ACTIVITY ::
Give the entries again in full. Nothing may be altered.

::: EXCERPTED RECORDS

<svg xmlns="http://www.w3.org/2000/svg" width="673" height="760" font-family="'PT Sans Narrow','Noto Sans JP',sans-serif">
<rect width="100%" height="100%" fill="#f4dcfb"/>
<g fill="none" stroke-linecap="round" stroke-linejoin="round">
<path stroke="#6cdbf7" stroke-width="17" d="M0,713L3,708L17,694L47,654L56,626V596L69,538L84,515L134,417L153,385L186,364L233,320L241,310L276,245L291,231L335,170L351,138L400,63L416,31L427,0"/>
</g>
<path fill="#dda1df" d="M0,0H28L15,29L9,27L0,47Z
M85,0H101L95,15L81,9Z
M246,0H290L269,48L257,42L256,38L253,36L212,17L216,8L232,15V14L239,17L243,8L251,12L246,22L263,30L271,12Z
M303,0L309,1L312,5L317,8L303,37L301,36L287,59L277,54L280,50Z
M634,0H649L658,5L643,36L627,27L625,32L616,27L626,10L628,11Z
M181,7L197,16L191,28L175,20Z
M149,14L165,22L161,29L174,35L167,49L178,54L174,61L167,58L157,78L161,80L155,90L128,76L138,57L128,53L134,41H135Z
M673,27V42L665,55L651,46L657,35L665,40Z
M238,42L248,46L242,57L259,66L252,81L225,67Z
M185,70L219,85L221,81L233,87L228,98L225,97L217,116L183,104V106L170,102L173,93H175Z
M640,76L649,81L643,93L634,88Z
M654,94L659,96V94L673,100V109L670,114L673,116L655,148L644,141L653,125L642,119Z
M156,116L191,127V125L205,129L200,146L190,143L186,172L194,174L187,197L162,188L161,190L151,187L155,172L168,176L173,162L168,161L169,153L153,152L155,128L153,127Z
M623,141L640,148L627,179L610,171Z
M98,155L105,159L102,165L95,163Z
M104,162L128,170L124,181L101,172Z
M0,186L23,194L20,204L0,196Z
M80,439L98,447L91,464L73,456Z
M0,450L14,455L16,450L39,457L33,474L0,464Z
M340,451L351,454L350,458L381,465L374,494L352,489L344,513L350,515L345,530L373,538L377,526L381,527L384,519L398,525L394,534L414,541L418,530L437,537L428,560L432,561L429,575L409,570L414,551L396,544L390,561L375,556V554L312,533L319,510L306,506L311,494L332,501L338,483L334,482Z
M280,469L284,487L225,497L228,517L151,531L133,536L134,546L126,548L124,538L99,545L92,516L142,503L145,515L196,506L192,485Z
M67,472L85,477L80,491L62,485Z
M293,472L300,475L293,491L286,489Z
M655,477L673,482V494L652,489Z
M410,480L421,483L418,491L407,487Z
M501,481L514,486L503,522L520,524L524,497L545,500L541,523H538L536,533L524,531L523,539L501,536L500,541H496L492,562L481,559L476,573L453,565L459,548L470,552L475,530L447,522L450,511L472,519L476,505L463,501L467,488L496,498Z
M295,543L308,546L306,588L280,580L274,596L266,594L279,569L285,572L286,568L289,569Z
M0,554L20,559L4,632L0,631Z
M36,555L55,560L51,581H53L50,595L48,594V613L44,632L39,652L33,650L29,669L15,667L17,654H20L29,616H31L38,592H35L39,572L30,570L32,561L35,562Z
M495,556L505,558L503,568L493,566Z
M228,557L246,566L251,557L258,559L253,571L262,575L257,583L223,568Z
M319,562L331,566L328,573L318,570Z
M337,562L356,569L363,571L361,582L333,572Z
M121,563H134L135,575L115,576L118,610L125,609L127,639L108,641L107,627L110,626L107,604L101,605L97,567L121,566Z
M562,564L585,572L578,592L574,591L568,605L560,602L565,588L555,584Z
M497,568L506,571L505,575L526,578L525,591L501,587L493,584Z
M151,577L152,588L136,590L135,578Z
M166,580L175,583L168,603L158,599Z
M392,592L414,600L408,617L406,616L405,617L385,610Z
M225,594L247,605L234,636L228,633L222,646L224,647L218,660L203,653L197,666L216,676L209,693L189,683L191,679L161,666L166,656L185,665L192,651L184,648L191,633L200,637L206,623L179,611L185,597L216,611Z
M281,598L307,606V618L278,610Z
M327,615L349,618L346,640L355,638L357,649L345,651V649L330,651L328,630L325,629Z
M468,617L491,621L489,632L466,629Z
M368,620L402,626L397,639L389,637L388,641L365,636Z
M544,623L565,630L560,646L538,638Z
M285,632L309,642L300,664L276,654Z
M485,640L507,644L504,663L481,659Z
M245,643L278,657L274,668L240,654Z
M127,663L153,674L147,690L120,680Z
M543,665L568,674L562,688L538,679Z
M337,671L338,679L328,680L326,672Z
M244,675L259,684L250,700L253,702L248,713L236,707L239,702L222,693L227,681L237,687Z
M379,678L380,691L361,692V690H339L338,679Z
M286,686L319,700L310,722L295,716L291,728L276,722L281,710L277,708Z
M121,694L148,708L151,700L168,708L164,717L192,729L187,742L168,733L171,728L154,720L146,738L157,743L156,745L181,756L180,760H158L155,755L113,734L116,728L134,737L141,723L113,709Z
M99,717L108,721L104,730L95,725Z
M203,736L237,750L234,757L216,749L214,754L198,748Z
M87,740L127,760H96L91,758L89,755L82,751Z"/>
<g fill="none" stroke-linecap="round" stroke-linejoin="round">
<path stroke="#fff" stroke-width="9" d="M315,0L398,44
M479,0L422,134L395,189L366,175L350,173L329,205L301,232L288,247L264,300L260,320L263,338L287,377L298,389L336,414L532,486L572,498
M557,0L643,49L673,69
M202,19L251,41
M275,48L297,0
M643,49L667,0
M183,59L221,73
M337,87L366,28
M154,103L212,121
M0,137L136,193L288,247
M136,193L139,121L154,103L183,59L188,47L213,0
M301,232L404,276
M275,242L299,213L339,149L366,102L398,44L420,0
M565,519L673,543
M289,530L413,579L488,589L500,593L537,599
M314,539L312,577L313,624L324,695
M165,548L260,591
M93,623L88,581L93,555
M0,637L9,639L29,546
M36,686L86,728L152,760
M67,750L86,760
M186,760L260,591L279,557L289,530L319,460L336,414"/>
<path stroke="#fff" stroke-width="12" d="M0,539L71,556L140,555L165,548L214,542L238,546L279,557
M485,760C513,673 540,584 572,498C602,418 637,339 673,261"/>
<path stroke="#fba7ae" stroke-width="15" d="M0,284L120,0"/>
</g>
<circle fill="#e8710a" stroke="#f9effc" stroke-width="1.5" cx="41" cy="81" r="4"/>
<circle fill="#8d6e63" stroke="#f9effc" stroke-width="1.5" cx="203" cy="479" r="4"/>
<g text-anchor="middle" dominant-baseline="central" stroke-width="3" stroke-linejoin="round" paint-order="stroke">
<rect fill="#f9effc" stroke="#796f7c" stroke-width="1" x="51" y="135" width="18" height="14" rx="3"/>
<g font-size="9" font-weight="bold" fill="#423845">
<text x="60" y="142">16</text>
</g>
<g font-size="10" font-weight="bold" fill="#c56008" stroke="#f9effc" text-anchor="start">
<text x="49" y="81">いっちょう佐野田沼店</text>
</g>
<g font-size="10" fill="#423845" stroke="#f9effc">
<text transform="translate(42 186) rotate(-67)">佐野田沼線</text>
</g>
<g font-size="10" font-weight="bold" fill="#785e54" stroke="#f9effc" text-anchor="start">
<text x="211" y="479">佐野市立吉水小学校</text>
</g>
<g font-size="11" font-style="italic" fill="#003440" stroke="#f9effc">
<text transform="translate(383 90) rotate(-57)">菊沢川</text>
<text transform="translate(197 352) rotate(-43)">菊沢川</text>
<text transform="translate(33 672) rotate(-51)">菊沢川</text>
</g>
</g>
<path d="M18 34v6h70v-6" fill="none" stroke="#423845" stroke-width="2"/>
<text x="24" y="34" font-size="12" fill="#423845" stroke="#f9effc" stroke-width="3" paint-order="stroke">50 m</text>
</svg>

::::::

FINISHED TASK ::
<svg xmlns="http://www.w3.org/2000/svg" width="673" height="760" font-family="'PT Sans Narrow','Noto Sans JP',sans-serif">
<rect width="100%" height="100%" fill="#f4dcfb"/>
<g fill="none" stroke-linecap="round" stroke-linejoin="round">
<path stroke="#6cdbf7" stroke-width="17" d="M0,713L3,708L17,694L47,654L56,626V596L69,538L84,515L134,417L153,385L186,364L233,320L241,310L276,245L291,231L335,170L351,138L400,63L416,31L427,0"/>
</g>
<path fill="#dda1df" d="M0,0H28L15,29L9,27L0,47Z
M85,0H101L95,15L81,9Z
M246,0H290L269,48L257,42L256,38L253,36L212,17L216,8L232,15V14L239,17L243,8L251,12L246,22L263,30L271,12Z
M303,0L309,1L312,5L317,8L303,37L301,36L287,59L277,54L280,50Z
M634,0H649L658,5L643,36L627,27L625,32L616,27L626,10L628,11Z
M181,7L197,16L191,28L175,20Z
M149,14L165,22L161,29L174,35L167,49L178,54L174,61L167,58L157,78L161,80L155,90L128,76L138,57L128,53L134,41H135Z
M673,27V42L665,55L651,46L657,35L665,40Z
M238,42L248,46L242,57L259,66L252,81L225,67Z
M185,70L219,85L221,81L233,87L228,98L225,97L217,116L183,104V106L170,102L173,93H175Z
M640,76L649,81L643,93L634,88Z
M654,94L659,96V94L673,100V109L670,114L673,116L655,148L644,141L653,125L642,119Z
M156,116L191,127V125L205,129L200,146L190,143L186,172L194,174L187,197L162,188L161,190L151,187L155,172L168,176L173,162L168,161L169,153L153,152L155,128L153,127Z
M623,141L640,148L627,179L610,171Z
M98,155L105,159L102,165L95,163Z
M104,162L128,170L124,181L101,172Z
M0,186L23,194L20,204L0,196Z
M80,439L98,447L91,464L73,456Z
M0,450L14,455L16,450L39,457L33,474L0,464Z
M340,451L351,454L350,458L381,465L374,494L352,489L344,513L350,515L345,530L373,538L377,526L381,527L384,519L398,525L394,534L414,541L418,530L437,537L428,560L432,561L429,575L409,570L414,551L396,544L390,561L375,556V554L312,533L319,510L306,506L311,494L332,501L338,483L334,482Z
M280,469L284,487L225,497L228,517L151,531L133,536L134,546L126,548L124,538L99,545L92,516L142,503L145,515L196,506L192,485Z
M67,472L85,477L80,491L62,485Z
M293,472L300,475L293,491L286,489Z
M655,477L673,482V494L652,489Z
M410,480L421,483L418,491L407,487Z
M501,481L514,486L503,522L520,524L524,497L545,500L541,523H538L536,533L524,531L523,539L501,536L500,541H496L492,562L481,559L476,573L453,565L459,548L470,552L475,530L447,522L450,511L472,519L476,505L463,501L467,488L496,498Z
M295,543L308,546L306,588L280,580L274,596L266,594L279,569L285,572L286,568L289,569Z
M0,554L20,559L4,632L0,631Z
M36,555L55,560L51,581H53L50,595L48,594V613L44,632L39,652L33,650L29,669L15,667L17,654H20L29,616H31L38,592H35L39,572L30,570L32,561L35,562Z
M495,556L505,558L503,568L493,566Z
M228,557L246,566L251,557L258,559L253,571L262,575L257,583L223,568Z
M319,562L331,566L328,573L318,570Z
M337,562L356,569L363,571L361,582L333,572Z
M121,563H134L135,575L115,576L118,610L125,609L127,639L108,641L107,627L110,626L107,604L101,605L97,567L121,566Z
M562,564L585,572L578,592L574,591L568,605L560,602L565,588L555,584Z
M497,568L506,571L505,575L526,578L525,591L501,587L493,584Z
M151,577L152,588L136,590L135,578Z
M166,580L175,583L168,603L158,599Z
M392,592L414,600L408,617L406,616L405,617L385,610Z
M225,594L247,605L234,636L228,633L222,646L224,647L218,660L203,653L197,666L216,676L209,693L189,683L191,679L161,666L166,656L185,665L192,651L184,648L191,633L200,637L206,623L179,611L185,597L216,611Z
M281,598L307,606V618L278,610Z
M327,615L349,618L346,640L355,638L357,649L345,651V649L330,651L328,630L325,629Z
M468,617L491,621L489,632L466,629Z
M368,620L402,626L397,639L389,637L388,641L365,636Z
M544,623L565,630L560,646L538,638Z
M285,632L309,642L300,664L276,654Z
M485,640L507,644L504,663L481,659Z
M245,643L278,657L274,668L240,654Z
M127,663L153,674L147,690L120,680Z
M543,665L568,674L562,688L538,679Z
M337,671L338,679L328,680L326,672Z
M244,675L259,684L250,700L253,702L248,713L236,707L239,702L222,693L227,681L237,687Z
M379,678L380,691L361,692V690H339L338,679Z
M286,686L319,700L310,722L295,716L291,728L276,722L281,710L277,708Z
M121,694L148,708L151,700L168,708L164,717L192,729L187,742L168,733L171,728L154,720L146,738L157,743L156,745L181,756L180,760H158L155,755L113,734L116,728L134,737L141,723L113,709Z
M99,717L108,721L104,730L95,725Z
M203,736L237,750L234,757L216,749L214,754L198,748Z
M87,740L127,760H96L91,758L89,755L82,751Z"/>
<g fill="none" stroke-linecap="round" stroke-linejoin="round">
<path stroke="#fff" stroke-width="9" d="M315,0L398,44
M479,0L422,134L395,189L366,175L350,173L329,205L301,232L288,247L264,300L260,320L263,338L287,377L298,389L336,414L532,486L572,498
M557,0L643,49L673,69
M202,19L251,41
M275,48L297,0
M643,49L667,0
M183,59L221,73
M337,87L366,28
M154,103L212,121
M0,137L136,193L288,247
M136,193L139,121L154,103L183,59L188,47L213,0
M301,232L404,276
M275,242L299,213L339,149L366,102L398,44L420,0
M565,519L673,543
M289,530L413,579L488,589L500,593L537,599
M314,539L312,577L313,624L324,695
M165,548L260,591
M93,623L88,581L93,555
M0,637L9,639L29,546
M36,686L86,728L152,760
M67,750L86,760
M186,760L260,591L279,557L289,530L319,460L336,414"/>
<path stroke="#fff" stroke-width="12" d="M0,539L71,556L140,555L165,548L214,542L238,546L279,557
M485,760C513,673 540,584 572,498C602,418 637,339 673,261"/>
<path stroke="#fba7ae" stroke-width="15" d="M0,284L120,0"/>
</g>
<circle fill="#e8710a" stroke="#f9effc" stroke-width="1.5" cx="41" cy="81" r="4"/>
<circle fill="#8d6e63" stroke="#f9effc" stroke-width="1.5" cx="203" cy="479" r="4"/>
<g text-anchor="middle" dominant-baseline="central" stroke-width="3" stroke-linejoin="round" paint-order="stroke">
<rect fill="#f9effc" stroke="#796f7c" stroke-width="1" x="51" y="135" width="18" height="14" rx="3"/>
<g font-size="9" font-weight="bold" fill="#423845">
<text x="60" y="142">16</text>
</g>
<g font-size="10" font-weight="bold" fill="#c56008" stroke="#f9effc" text-anchor="start">
<text x="49" y="81">いっちょう佐野田沼店</text>
</g>
<g font-size="10" fill="#423845" stroke="#f9effc">
<text transform="translate(42 186) rotate(-67)">佐野田沼線</text>
</g>
<g font-size="10" font-weight="bold" fill="#785e54" stroke="#f9effc" text-anchor="start">
<text x="211" y="479">佐野市立吉水小学校</text>
</g>
<g font-size="11" font-style="italic" fill="#003440" stroke="#f9effc">
<text transform="translate(383 90) rotate(-57)">菊沢川</text>
<text transform="translate(197 352) rotate(-43)">菊沢川</text>
<text transform="translate(33 672) rotate(-51)">菊沢川</text>
</g>
</g>
<path d="M18 34v6h70v-6" fill="none" stroke="#423845" stroke-width="2"/>
<text x="24" y="34" font-size="12" fill="#423845" stroke="#f9effc" stroke-width="3" paint-order="stroke">50 m</text>
</svg>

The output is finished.